A novel unsymmetrical structural class of orally bioavailable hepatitis C virus (HCV) nonstructural 5A protein (NS5A) inhibitors has been generated by improving both the solubility and membrane permeability of the lead compound found in our previous work. The representative compound 14, with a 5-hydroxymethylpyrazine group and a 3-t-butylpropargyl group on each side of the molecule, exhibited the best oral bioavailability in this study, inhibiting not only the HCV genotype 1a, 1b, 2a, and 3a replicons with EC₅₀ values in the picomolar range, but also inhibited 1a Q30 mutants induced by launched symmetrical inhibitors with EC₅₀ values in the low nanomolar range.
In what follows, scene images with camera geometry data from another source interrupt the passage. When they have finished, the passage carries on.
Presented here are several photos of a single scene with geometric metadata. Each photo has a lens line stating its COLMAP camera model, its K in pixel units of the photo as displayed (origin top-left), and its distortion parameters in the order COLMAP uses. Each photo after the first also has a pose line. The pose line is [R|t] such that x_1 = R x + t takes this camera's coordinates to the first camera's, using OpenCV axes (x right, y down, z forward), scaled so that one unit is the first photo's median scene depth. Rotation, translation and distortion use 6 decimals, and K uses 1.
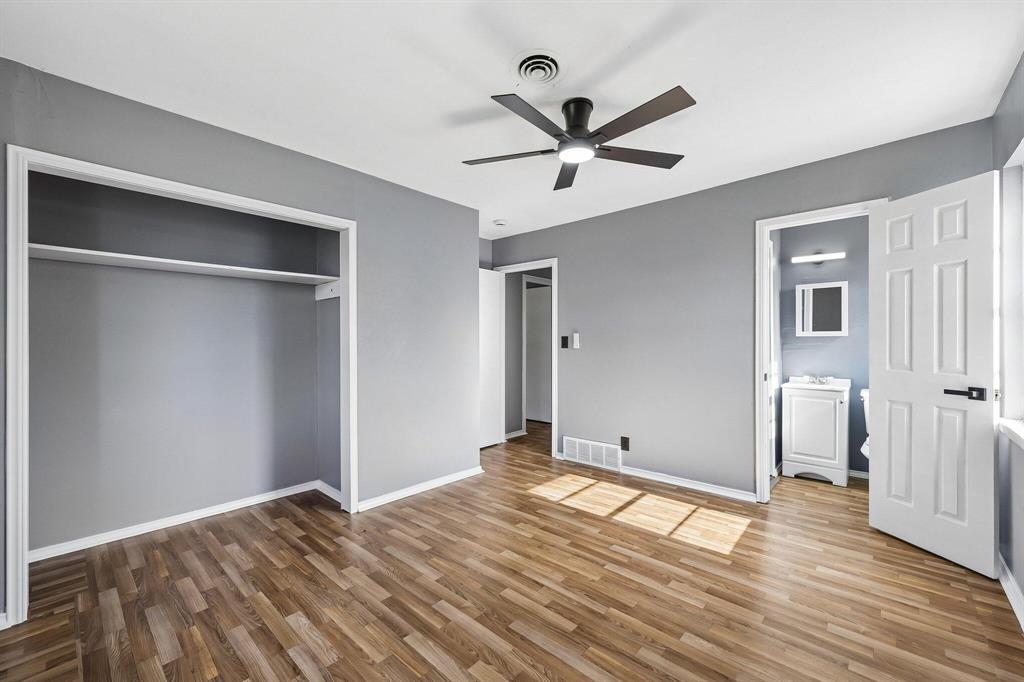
lens RADIAL K [[416.9, 0, 510.5], [0, 416.9, 345.3], [0, 0, 1]] dist [0.011622, -0.000325]
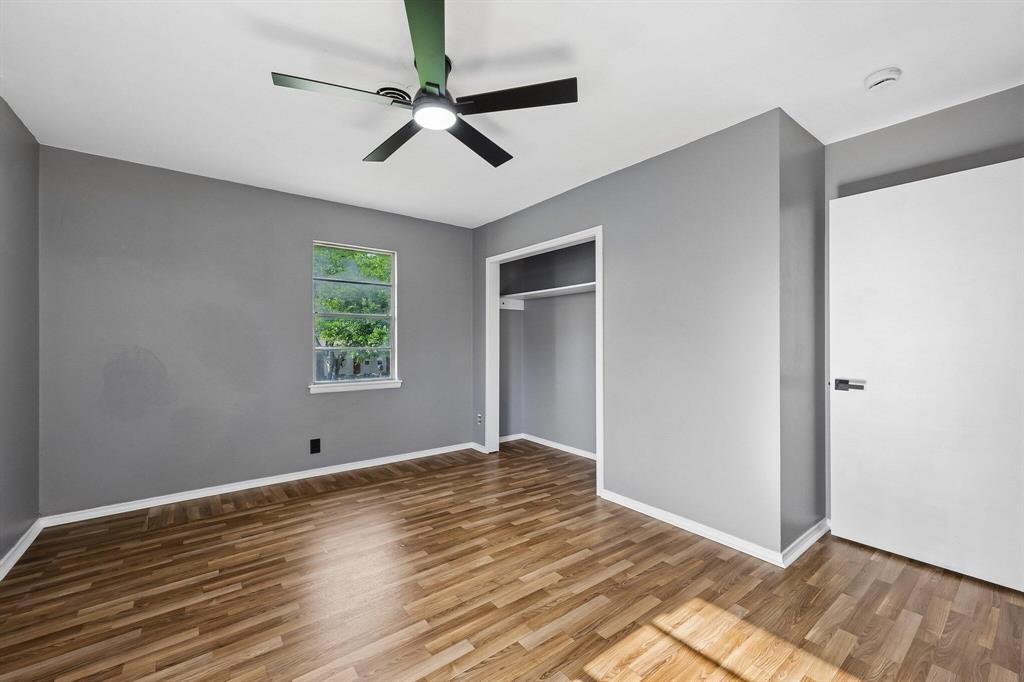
lens RADIAL K [[416.7, 0, 511.9], [0, 416.7, 337.9], [0, 0, 1]] dist [0.015770, -0.000302]
pose [[-0.177406, -0.001279, -0.984137, 0.870127], [-0.003544, 0.999994, -0.000660, -0.006307], [0.984131, 0.003371, -0.177409, 1.154793]]
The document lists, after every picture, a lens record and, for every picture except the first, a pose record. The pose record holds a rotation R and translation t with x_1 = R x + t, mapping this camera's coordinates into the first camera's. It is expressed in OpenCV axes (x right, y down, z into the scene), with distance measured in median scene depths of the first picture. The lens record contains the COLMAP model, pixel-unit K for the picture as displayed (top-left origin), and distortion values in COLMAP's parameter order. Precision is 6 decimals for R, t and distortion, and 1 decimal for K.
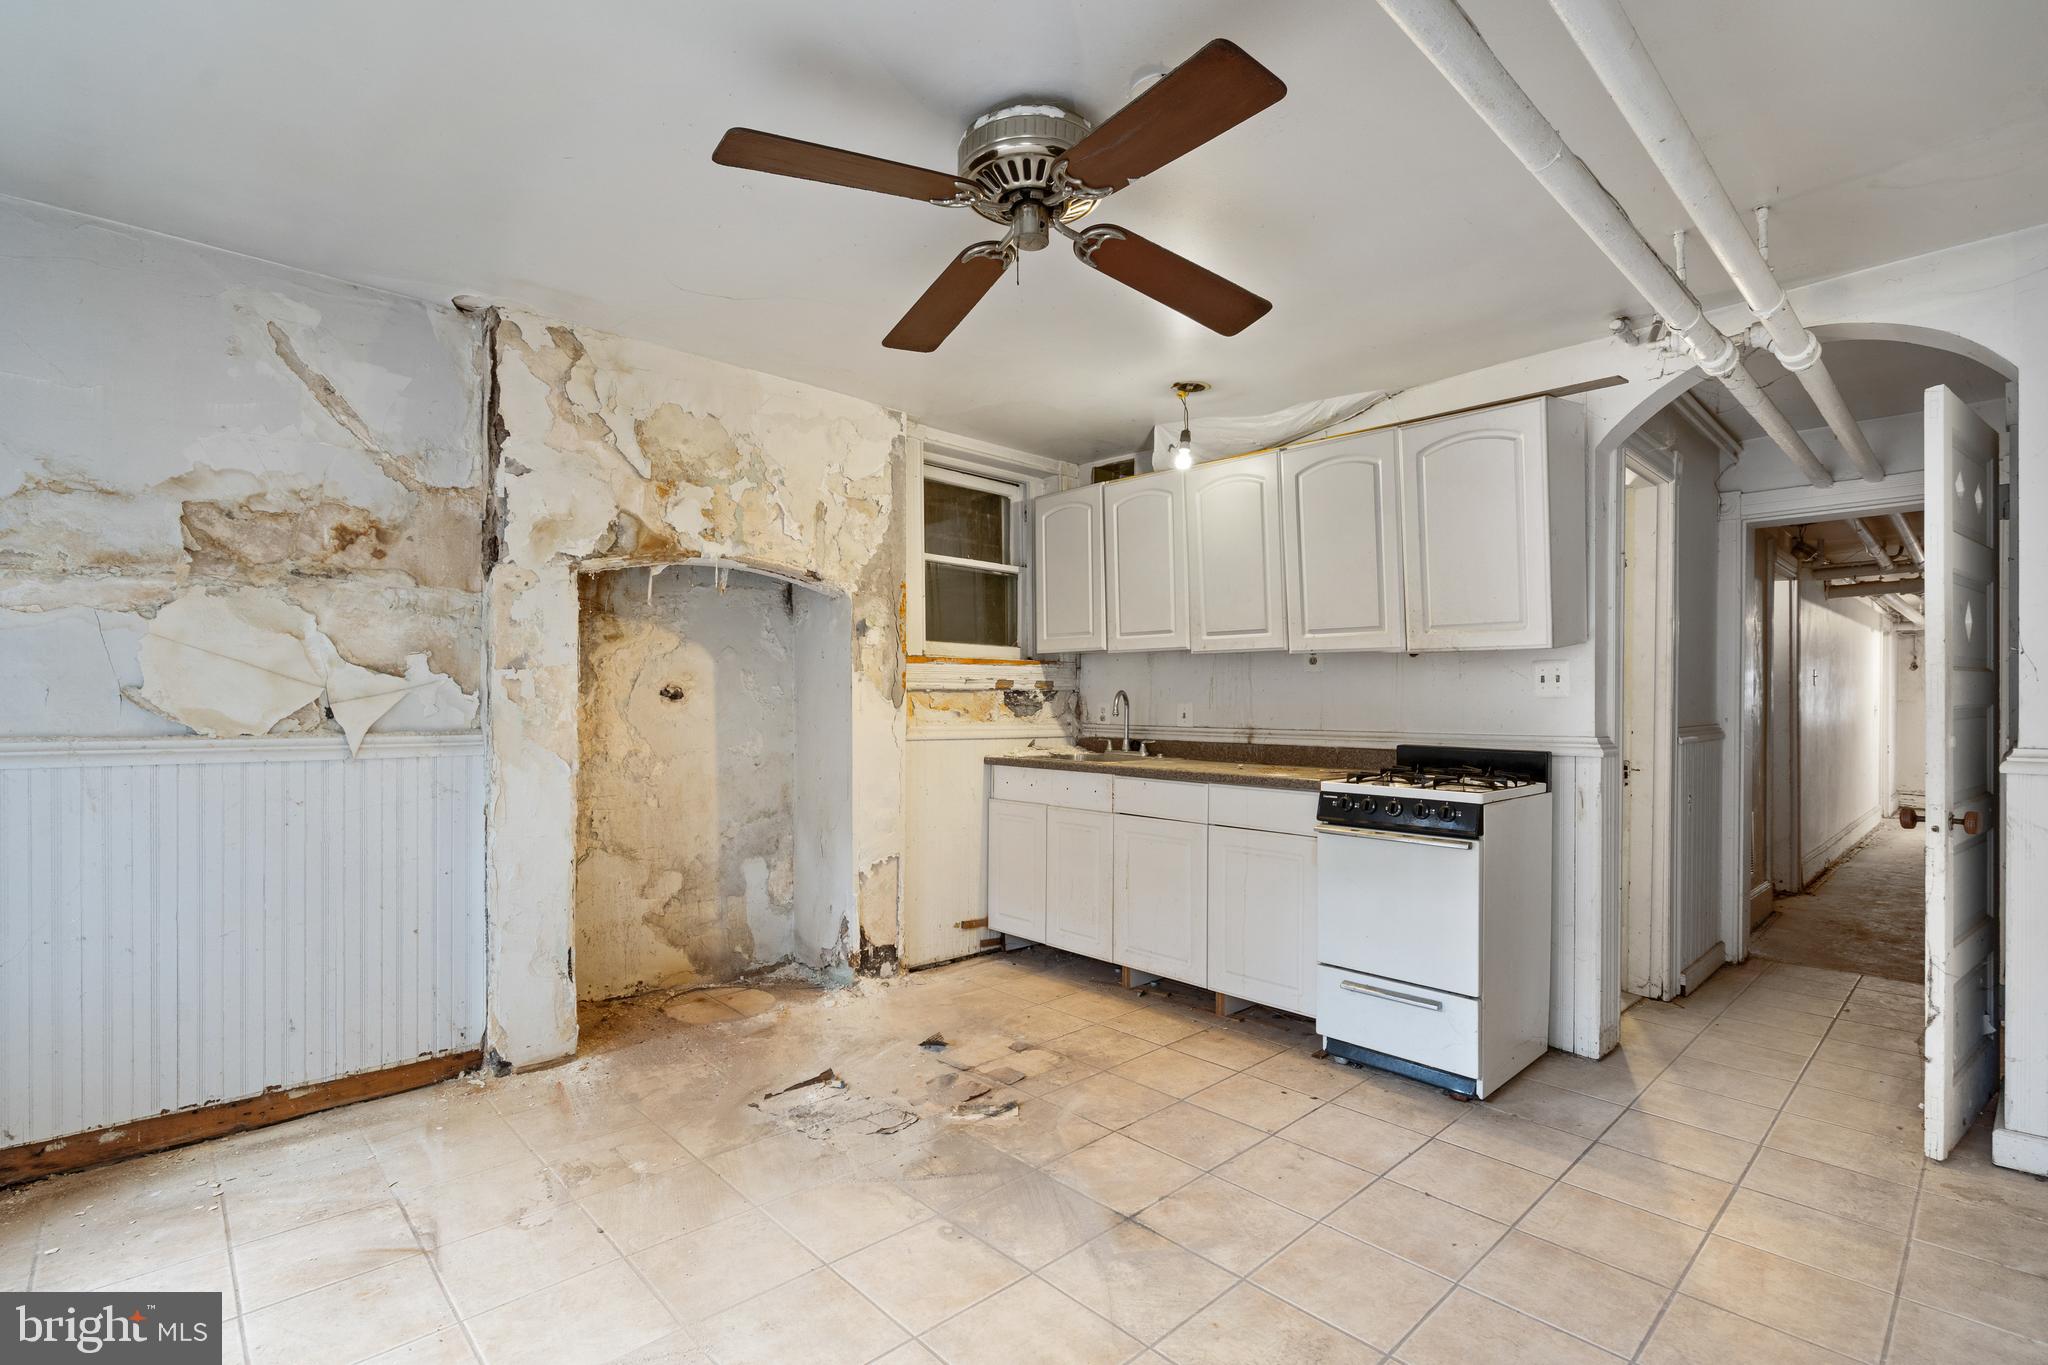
lens RADIAL K [[927.8, 0, 1019.5], [0, 927.8, 685.3], [0, 0, 1]] dist [-0.004988, 0.000073]
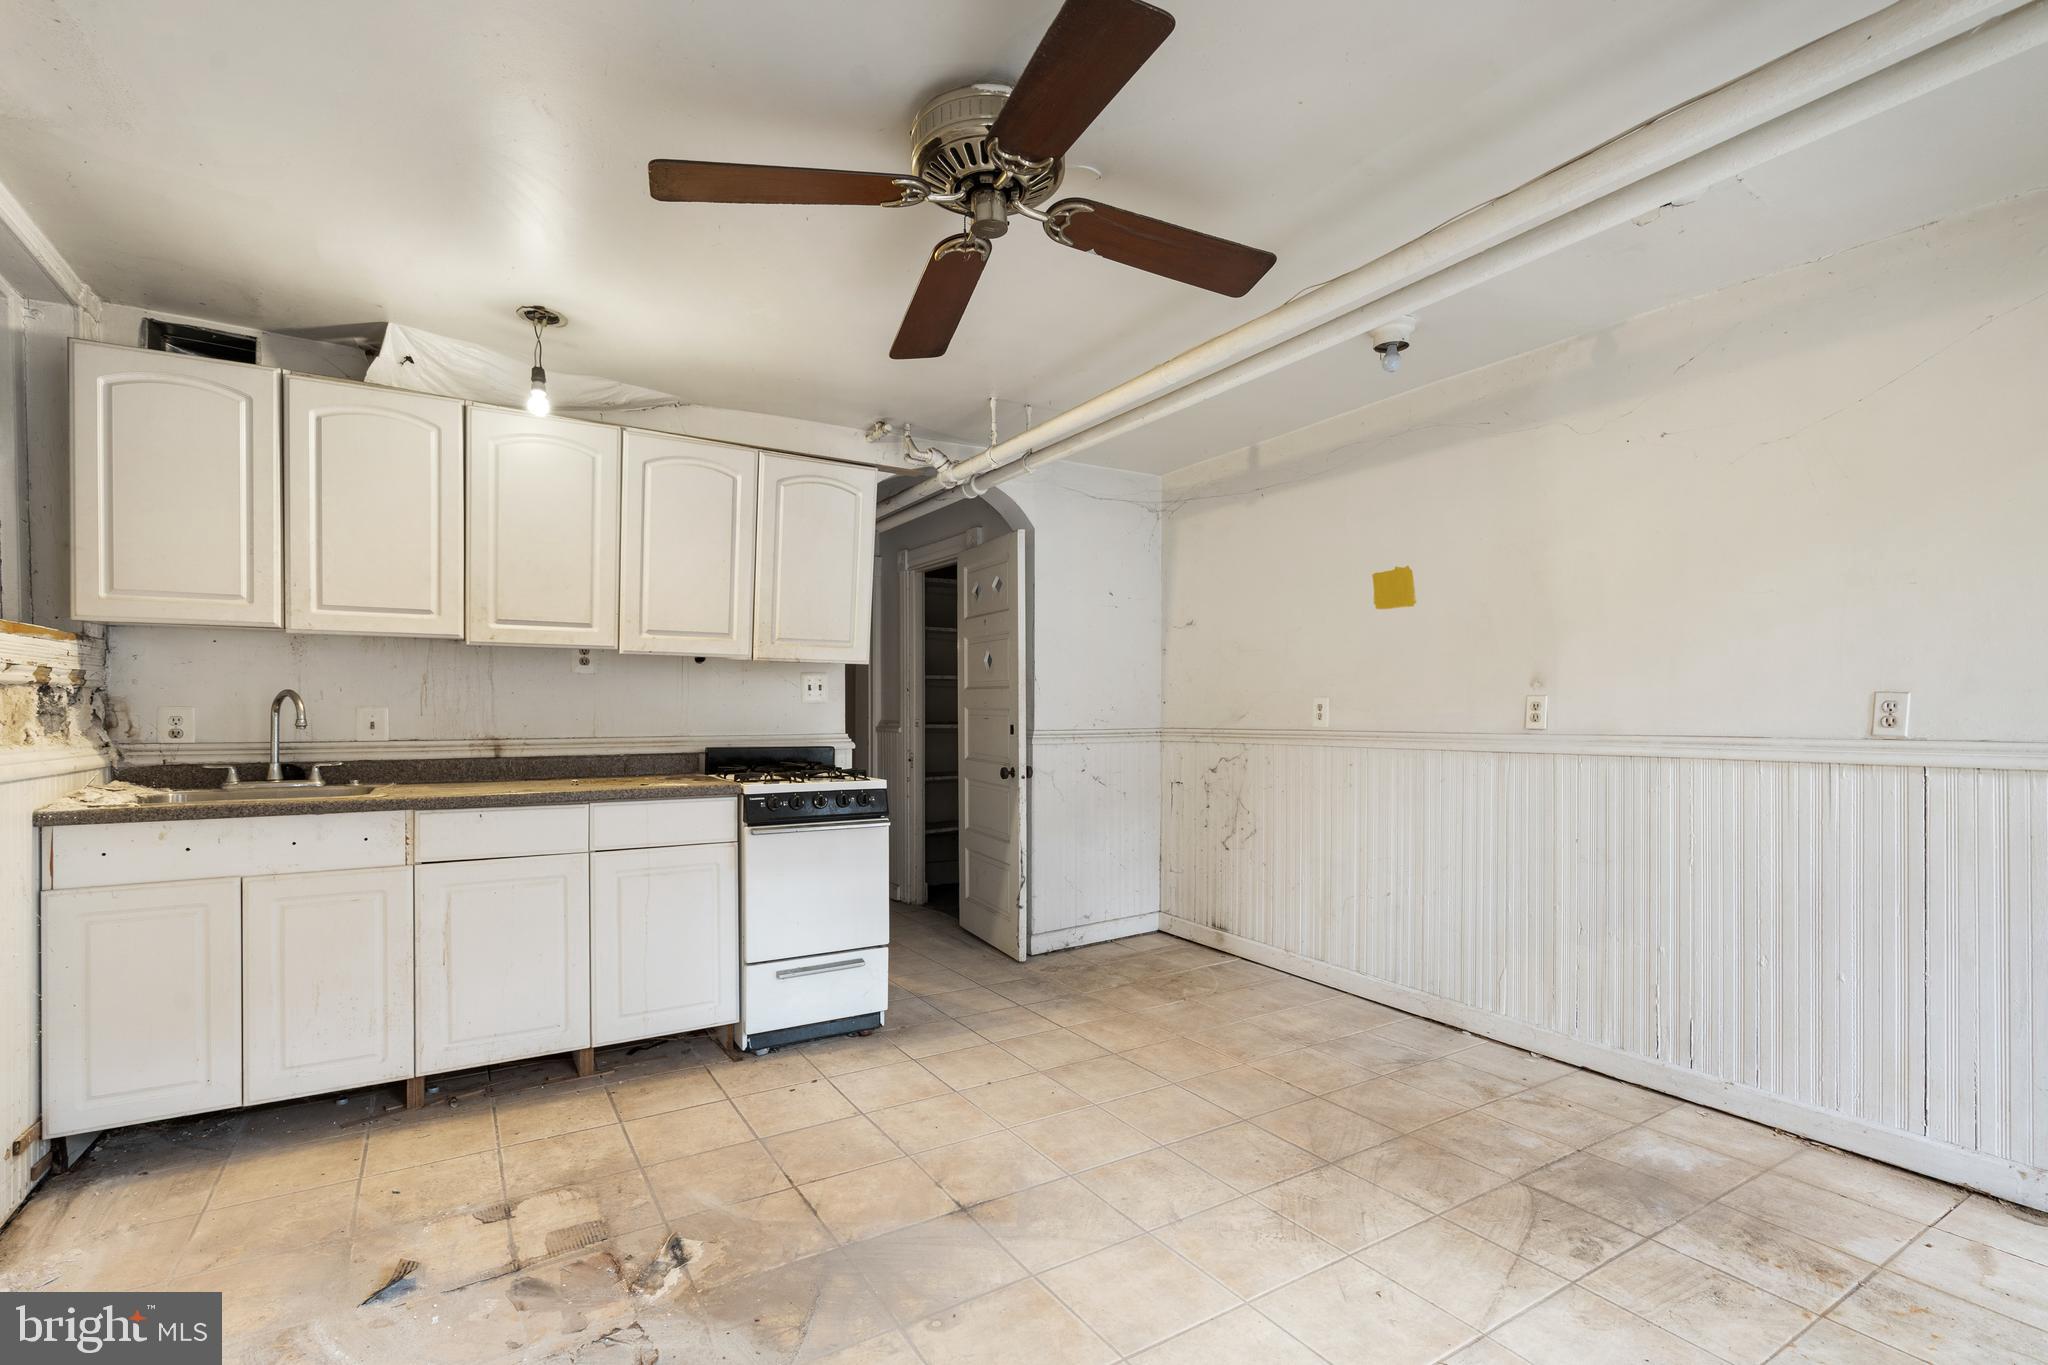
lens RADIAL K [[931.8, 0, 1005.2], [0, 931.8, 692.7], [0, 0, 1]] dist [-0.004075, 0.000237]
pose [[0.211980, 0.012256, 0.977197, -0.612688], [-0.017218, 0.999813, -0.008804, 0.006773], [-0.977122, -0.014959, 0.212151, 0.511398]]
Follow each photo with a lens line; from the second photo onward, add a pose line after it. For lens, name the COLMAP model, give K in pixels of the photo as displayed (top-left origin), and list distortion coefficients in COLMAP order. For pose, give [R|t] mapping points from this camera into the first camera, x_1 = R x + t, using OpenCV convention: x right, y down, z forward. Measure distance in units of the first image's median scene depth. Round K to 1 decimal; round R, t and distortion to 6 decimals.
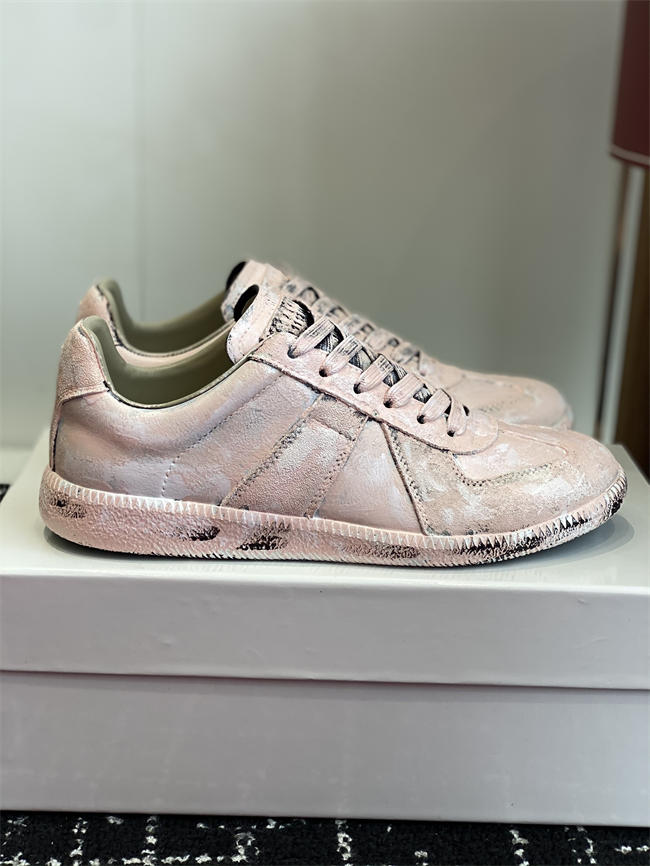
lens RADIAL K [[1306.0, 0, 325.0], [0, 1306.0, 433.0], [0, 0, 1]] dist [0.099707, 0.005744]
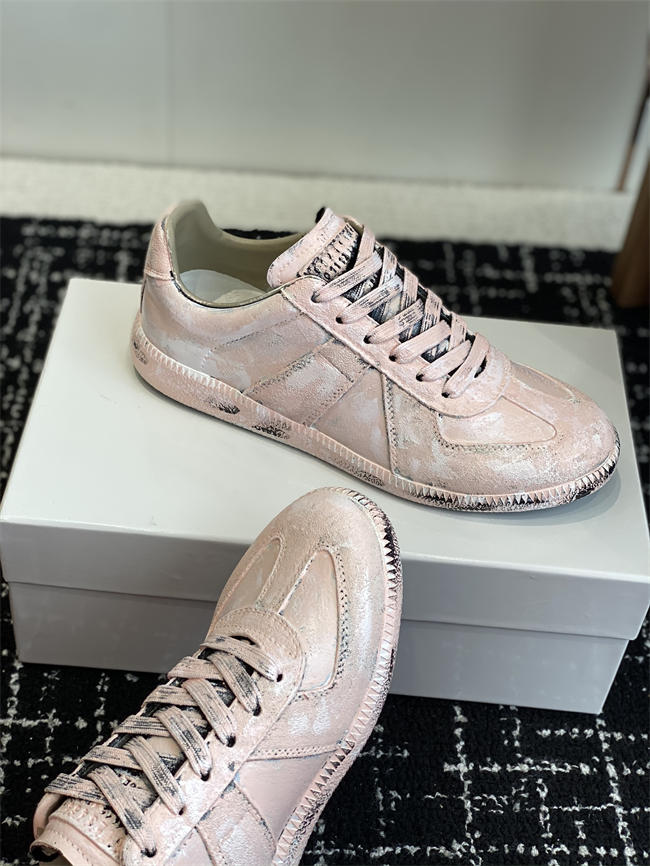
lens RADIAL K [[1306.0, 0, 325.0], [0, 1306.0, 433.0], [0, 0, 1]] dist [0.099707, 0.005744]
pose [[0.888252, 0.346422, -0.301662, 0.362812], [-0.188692, 0.873910, 0.447969, -0.465177], [0.418811, -0.340988, 0.841620, 0.001115]]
通过提高我们之前工作中发现的先导化合物的溶解度和膜通透性，已经产生了一种新型的不对称结构类口服生物可利用的丙型肝炎病毒 (HCV) 非结构性 5A 蛋白 (NS5A) 抑制剂。具有代表性的化合物14，在分子的每一侧具有 5-羟甲基吡嗪基团和 3-叔丁基炔丙基基团，在本研究中表现出最佳的口服生物利用度，不仅抑制 HCV 基因型 1a、1b、2a 和 3a 复制子EC ₅₀值在皮摩尔范围内，但也抑制了由 EC ₅₀值在低纳摩尔范围内的对称抑制剂诱导的 1a Q30 突变体。